§ **How to complete this task**:
Copy the data that follows, character for character, minus the pictures.

§ **Records from a collection**:
- - -
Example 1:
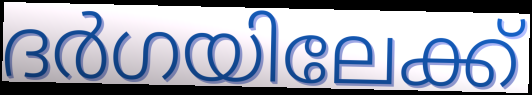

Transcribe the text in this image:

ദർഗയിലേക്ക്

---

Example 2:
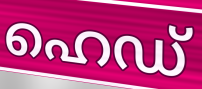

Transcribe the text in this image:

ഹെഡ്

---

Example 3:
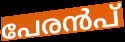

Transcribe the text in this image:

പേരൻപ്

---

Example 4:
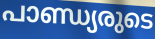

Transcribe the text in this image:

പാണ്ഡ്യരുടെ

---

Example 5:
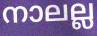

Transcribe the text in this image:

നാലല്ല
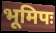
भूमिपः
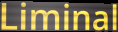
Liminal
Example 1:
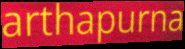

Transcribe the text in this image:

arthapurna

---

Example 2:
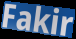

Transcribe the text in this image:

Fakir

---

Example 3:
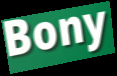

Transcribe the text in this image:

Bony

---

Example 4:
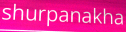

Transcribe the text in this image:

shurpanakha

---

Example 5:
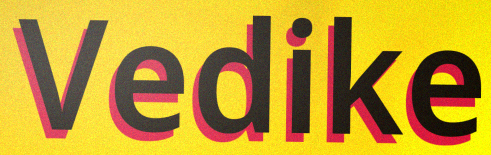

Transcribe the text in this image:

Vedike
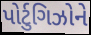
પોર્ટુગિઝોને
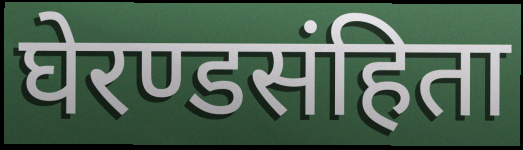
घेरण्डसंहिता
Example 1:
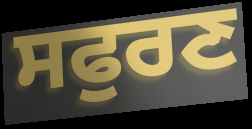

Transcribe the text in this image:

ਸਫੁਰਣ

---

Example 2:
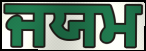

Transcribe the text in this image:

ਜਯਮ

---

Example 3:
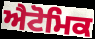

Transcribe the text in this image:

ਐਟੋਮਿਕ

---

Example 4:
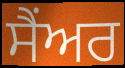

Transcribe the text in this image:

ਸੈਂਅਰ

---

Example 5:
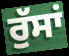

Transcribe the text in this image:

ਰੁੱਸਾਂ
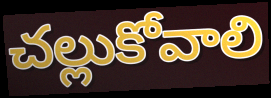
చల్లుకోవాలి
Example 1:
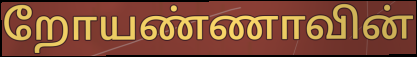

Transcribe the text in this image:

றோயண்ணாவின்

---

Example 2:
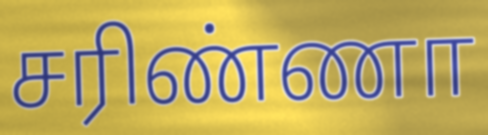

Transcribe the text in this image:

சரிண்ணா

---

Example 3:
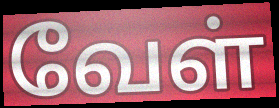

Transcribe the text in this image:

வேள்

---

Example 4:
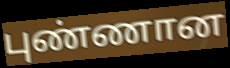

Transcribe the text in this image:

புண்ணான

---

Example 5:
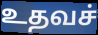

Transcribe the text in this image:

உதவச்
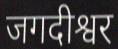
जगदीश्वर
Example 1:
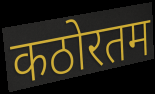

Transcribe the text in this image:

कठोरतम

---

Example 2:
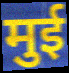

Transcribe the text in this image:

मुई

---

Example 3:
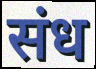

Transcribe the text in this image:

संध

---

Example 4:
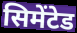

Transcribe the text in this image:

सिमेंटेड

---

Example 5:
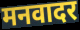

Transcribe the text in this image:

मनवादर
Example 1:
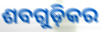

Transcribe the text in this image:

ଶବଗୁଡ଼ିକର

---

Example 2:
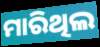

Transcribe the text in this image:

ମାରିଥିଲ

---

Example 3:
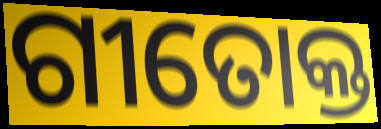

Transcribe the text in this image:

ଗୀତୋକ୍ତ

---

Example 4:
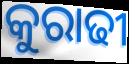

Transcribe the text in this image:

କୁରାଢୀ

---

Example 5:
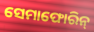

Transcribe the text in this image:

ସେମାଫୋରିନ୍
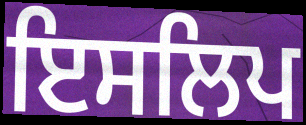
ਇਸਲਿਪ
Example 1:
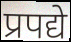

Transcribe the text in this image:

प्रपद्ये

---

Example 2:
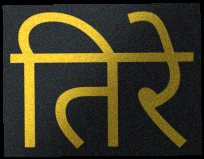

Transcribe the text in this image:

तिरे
- - -
§ **The completed task**:
Example 1:

Transcribe the text in this image:

ദർഗയിലേക്ക്

---

Example 2:

Transcribe the text in this image:

ഹെഡ്

---

Example 3:

Transcribe the text in this image:

പേരൻപ്

---

Example 4:

Transcribe the text in this image:

പാണ്ഡ്യരുടെ

---

Example 5:

Transcribe the text in this image:

നാലല്ല
भूमिपः
Liminal
Example 1:

Transcribe the text in this image:

arthapurna

---

Example 2:

Transcribe the text in this image:

Fakir

---

Example 3:

Transcribe the text in this image:

Bony

---

Example 4:

Transcribe the text in this image:

shurpanakha

---

Example 5:

Transcribe the text in this image:

Vedike
પોર્ટુગિઝોને
घेरण्डसंहिता
Example 1:

Transcribe the text in this image:

ਸਫੁਰਣ

---

Example 2:

Transcribe the text in this image:

ਜਯਮ

---

Example 3:

Transcribe the text in this image:

ਐਟੋਮਿਕ

---

Example 4:

Transcribe the text in this image:

ਸੈਂਅਰ

---

Example 5:

Transcribe the text in this image:

ਰੁੱਸਾਂ
చల్లుకోవాలి
Example 1:

Transcribe the text in this image:

றோயண்ணாவின்

---

Example 2:

Transcribe the text in this image:

சரிண்ணா

---

Example 3:

Transcribe the text in this image:

வேள்

---

Example 4:

Transcribe the text in this image:

புண்ணான

---

Example 5:

Transcribe the text in this image:

உதவச்
जगदीश्वर
Example 1:

Transcribe the text in this image:

कठोरतम

---

Example 2:

Transcribe the text in this image:

मुई

---

Example 3:

Transcribe the text in this image:

संध

---

Example 4:

Transcribe the text in this image:

सिमेंटेड

---

Example 5:

Transcribe the text in this image:

मनवादर
Example 1:

Transcribe the text in this image:

ଶବଗୁଡ଼ିକର

---

Example 2:

Transcribe the text in this image:

ମାରିଥିଲ

---

Example 3:

Transcribe the text in this image:

ଗୀତୋକ୍ତ

---

Example 4:

Transcribe the text in this image:

କୁରାଢୀ

---

Example 5:

Transcribe the text in this image:

ସେମାଫୋରିନ୍
ਇਸਲਿਪ
Example 1:

Transcribe the text in this image:

प्रपद्ये

---

Example 2:

Transcribe the text in this image:

तिरे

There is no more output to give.